TAHRİKLER KONUSUNDA UYARDI
Her bir anne adayına, her anneye ve her bir aileye ulaşmalarını, kendilerini başka annelerin yerine koymalarını isteyen Erdoğan, "Onlara ne kadar samimi olduğumuzu, onlara tek amacımızın annelerin gözyaşını dindirmek olduğunu anlatın. Anlamsız kavgaları, çatışmaları sona erdirmek istediğimizi anlatın. Gayet halis bir niyetle, samimi niyetle yola çıktığımızı anlatın. Tahriklere kulak asmasınlar. Provokasyonlara gelmesinler, çözüm istemeyenlerin kurdukları tuzaklara düşmesinler. Terörü de, şehitlerimizi de istismar ederek siyaset yapanlara dikkat kesilsinler." şeklinde konuştu.

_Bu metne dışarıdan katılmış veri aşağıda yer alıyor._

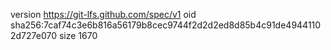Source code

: version https://git-lfs.github.com/spec/v1
oid sha256:7caf74c3e6b816a56179b8cec9744f2d2d2ed8d85b4c91de49441102d727e070
size 1670
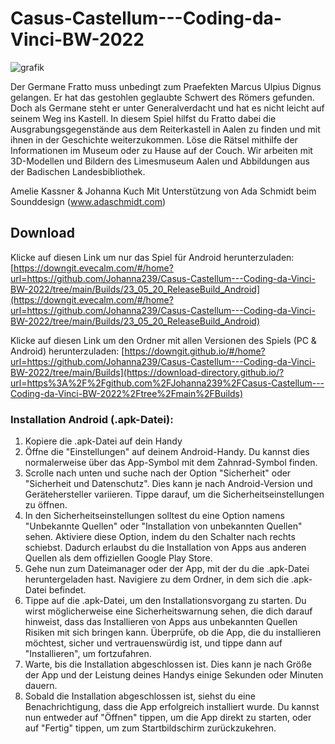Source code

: # Casus-Castellum---Coding-da-Vinci-BW-2022
![grafik](https://user-images.githubusercontent.com/74548842/214593600-34278a22-6305-4e3c-aa66-853ad3f36a7f.png)

Der Germane Fratto muss unbedingt zum Praefekten Marcus Ulpius Dignus gelangen. Er hat das gestohlen geglaubte Schwert des Römers gefunden. Doch als Germane steht er unter Generalverdacht und hat es nicht leicht auf seinem Weg ins Kastell.  In diesem Spiel hilfst du Fratto dabei die Ausgrabungsgegenstände aus dem Reiterkastell in Aalen zu finden und mit ihnen in der Geschichte weiterzukommen. Löse die Rätsel mithilfe der Informationen im Museum oder zu Hause auf der Couch.  Wir arbeiten mit 3D-Modellen und Bildern des Limesmuseum Aalen und Abbildungen aus der Badischen Landesbibliothek.

Amelie Kassner &amp; Johanna Kuch Mit Unterstützung von Ada Schmidt beim Sounddesign (www.adaschmidt.com)

## Download
Klicke auf diesen Link um nur das Spiel für Android herunterzuladen: 
[https://downgit.evecalm.com/#/home?url=https://github.com/Johanna239/Casus-Castellum---Coding-da-Vinci-BW-2022/tree/main/Builds/23_05_20_ReleaseBuild_Android](https://downgit.evecalm.com/#/home?url=https://github.com/Johanna239/Casus-Castellum---Coding-da-Vinci-BW-2022/tree/main/Builds/23_05_20_ReleaseBuild_Android)


Klicke auf diesen Link um den Ordner mit allen Versionen des Spiels (PC & Android) herunterzuladen: 
[https://downgit.github.io/#/home?url=https://github.com/Johanna239/Casus-Castellum---Coding-da-Vinci-BW-2022/tree/main/Builds](https://download-directory.github.io/?url=https%3A%2F%2Fgithub.com%2FJohanna239%2FCasus-Castellum---Coding-da-Vinci-BW-2022%2Ftree%2Fmain%2FBuilds)

### Installation Android (.apk-Datei):
1. Kopiere die .apk-Datei auf dein Handy
2. Öffne die "Einstellungen" auf deinem Android-Handy. Du kannst dies normalerweise über das App-Symbol mit dem Zahnrad-Symbol finden.
3. Scrolle nach unten und suche nach der Option "Sicherheit" oder "Sicherheit und Datenschutz". Dies kann je nach Android-Version und Gerätehersteller variieren. Tippe darauf, um die Sicherheitseinstellungen zu öffnen.
4. In den Sicherheitseinstellungen solltest du eine Option namens "Unbekannte Quellen" oder "Installation von unbekannten Quellen" sehen. Aktiviere diese Option, indem du den Schalter nach rechts schiebst. Dadurch erlaubst du die Installation von Apps aus anderen Quellen als dem offiziellen Google Play Store.
5. Gehe nun zum Dateimanager oder der App, mit der du die .apk-Datei heruntergeladen hast. Navigiere zu dem Ordner, in dem sich die .apk-Datei befindet.
6. Tippe auf die .apk-Datei, um den Installationsvorgang zu starten. Du wirst möglicherweise eine Sicherheitswarnung sehen, die dich darauf hinweist, dass das Installieren von Apps aus unbekannten Quellen Risiken mit sich bringen kann. Überprüfe, ob die App, die du installieren möchtest, sicher und vertrauenswürdig ist, und tippe dann auf "Installieren", um fortzufahren.
7. Warte, bis die Installation abgeschlossen ist. Dies kann je nach Größe der App und der Leistung deines Handys einige Sekunden oder Minuten dauern.
8. Sobald die Installation abgeschlossen ist, siehst du eine Benachrichtigung, dass die App erfolgreich installiert wurde. Du kannst nun entweder auf "Öffnen" tippen, um die App direkt zu starten, oder auf "Fertig" tippen, um zum Startbildschirm zurückzukehren.
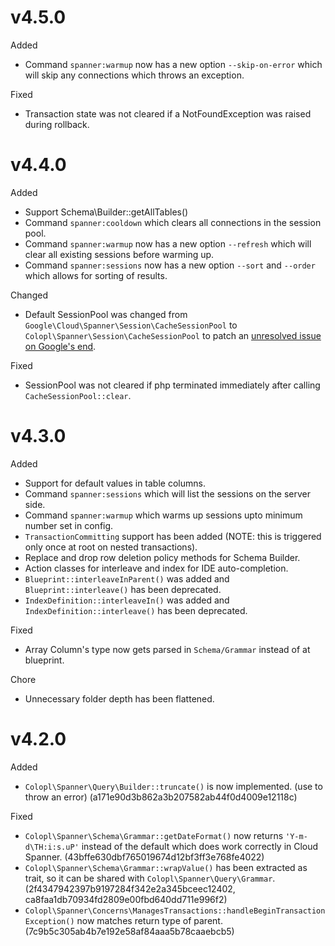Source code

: # v4.5.0

Added
- Command `spanner:warmup` now has a new option `--skip-on-error` which will skip any connections which throws an exception.

Fixed
- Transaction state was not cleared if a NotFoundException was raised during rollback.

# v4.4.0

Added
- Support Schema\Builder::getAllTables()
- Command `spanner:cooldown` which clears all connections in the session pool.
- Command `spanner:warmup` now has a new option `--refresh` which will clear all existing sessions before warming up.
- Command `spanner:sessions` now has a new option `--sort` and `--order` which allows for sorting of results.

Changed
- Default SessionPool was changed from `Google\Cloud\Spanner\Session\CacheSessionPool` to `Colopl\Spanner\Session\CacheSessionPool` to patch an [unresolved issue on Google's end](https://github.com/googleapis/google-cloud-php/issues/5567).

Fixed
- SessionPool was not cleared if php terminated immediately after calling `CacheSessionPool::clear`.

# v4.3.0

Added
- Support for default values in table columns.
- Command `spanner:sessions` which will list the sessions on the server side.
- Command `spanner:warmup` which warms up sessions upto minimum number set in config.
- `TransactionCommitting` support has been added (NOTE: this is triggered only once at root on nested transactions).
- Replace and drop row deletion policy methods for Schema Builder.
- Action classes for interleave and index for IDE auto-completion.
- `Blueprint::interleaveInParent()` was added and `Blueprint::interleave()` has been deprecated.
- `IndexDefinition::interleaveIn()` was added and `IndexDefinition::interleave()` has been deprecated.

Fixed
- Array Column's type now gets parsed in `Schema/Grammar` instead of at blueprint.

Chore
- Unnecessary folder depth has been flattened.

# v4.2.0

Added
- `Colopl\Spanner\Query\Builder::truncate()` is now implemented. (use to throw an error) (a171e90d3b862a3b207582ab44f0d4009e12118c)

Fixed
- `Colopl\Spanner\Schema\Grammar::getDateFormat()` now returns `'Y-m-d\TH:i:s.uP'` instead of the default which does work correctly in Cloud Spanner. (43bffe630dbf765019674d12bf3ff3e768fe4022)
- `Colopl\Spanner\Schema\Grammar::wrapValue()` has been extracted as trait, so it can be shared with `Colopl\Spanner\Query\Grammar`. (2f4347942397b9197284f342e2a345bceec12402, ca8faa1db70934fd2809e00fbd640dd711e996f2)
- `Colopl\Spanner\Concerns\ManagesTransactions::handleBeginTransactionException()` now matches return type of parent. (7c9b5c305ab4b7e192e58af84aaa5b78caaebcb5)
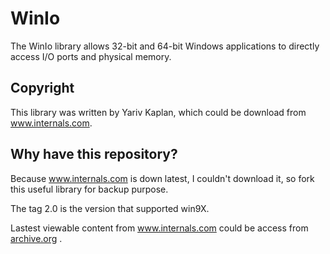 # WinIo

The WinIo library allows 32-bit and 64-bit Windows applications to directly access I/O ports and physical memory.

## Copyright

This library was written by Yariv Kaplan, which could be download from www.internals.com.

## Why have this repository?

Because www.internals.com is down latest, I couldn't download it, so fork this useful library for backup purpose.

The tag 2.0 is the version that supported win9X.

Lastest viewable content from www.internals.com could be access from [archive.org](http://web.archive.org/web/20160410042019/http://www.internals.com/) .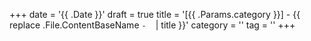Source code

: +++
date = '{{ .Date }}'
draft = true
title = '[{{ .Params.category }}] - {{ replace .File.ContentBaseName `-` ` ` | title }}'
category = ''
tag = ''
+++
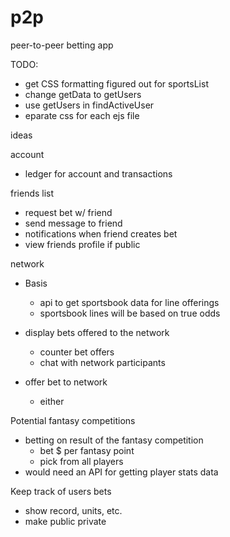 # p2p
peer-to-peer betting app


TODO:
-   get CSS formatting figured out for sportsList
-   change getData to getUsers
-   use getUsers in findActiveUser
-   eparate css for each ejs file

ideas

account
-   ledger for account and transactions

friends list
-   request bet w/ friend
-   send message to friend
-   notifications when friend creates bet
-   view friends profile if public

network
-   Basis
    -   api to get sportsbook data for line offerings
    -   sportsbook lines will be based on true odds 

-   display bets offered to the network
    -   counter bet offers
    -   chat with network participants 

-   offer bet to network
    -   either

Potential fantasy competitions
-   betting on result of the fantasy competition
    -   bet $ per fantasy point
    -   pick from all players
-   would need an API for getting player stats data

Keep track of users bets
-   show record, units, etc.
-   make public private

MEB ŞURA SALONU'NDAKİ YAZILARI ELEŞTİRDİ
Başbakan Erdoğan, ayrıca, 941 vatan evladına yurt dışına eğitim için gönderme töreninin yapıldığı MEB Şura Salonu'ndaki programı hatırlatarak, "Salona girerken çıkarken duvarlara bazı sloganlar yazılmış. Bunları gördük. Tamamen ırkçı, tamemem bölücü sloganlar. Ne demek istediğimi anlıyorsunuz. Sahiplerine itaf olunur. Biz neyin gayreti içindeyiz. Onlar neyin gayreti içindeler. Bunlar halen 80'li yılların öncesinde kalmışlar. Bu duvarlara yazacağımız sloganlarla bir yere varamazsınız, varamayacaksınız. Bu sloganlarda barış yok, kardeşlik yok, dayanışma yok. Biz ise barışa, kardeşliğe çağrıyoruz." diye konuştu.
Konuşmasının sonunda, CHP ve MHP tabanına seslenen Erdoğan, "O tabanda olan vatandaşlarımızı da kardeşlermiz olarak biliyoruz, seviyoruz. Çünkü, yaradılanı, Yaradan'dan ötürü sevme anlayışı ile seviyoruz." dedi.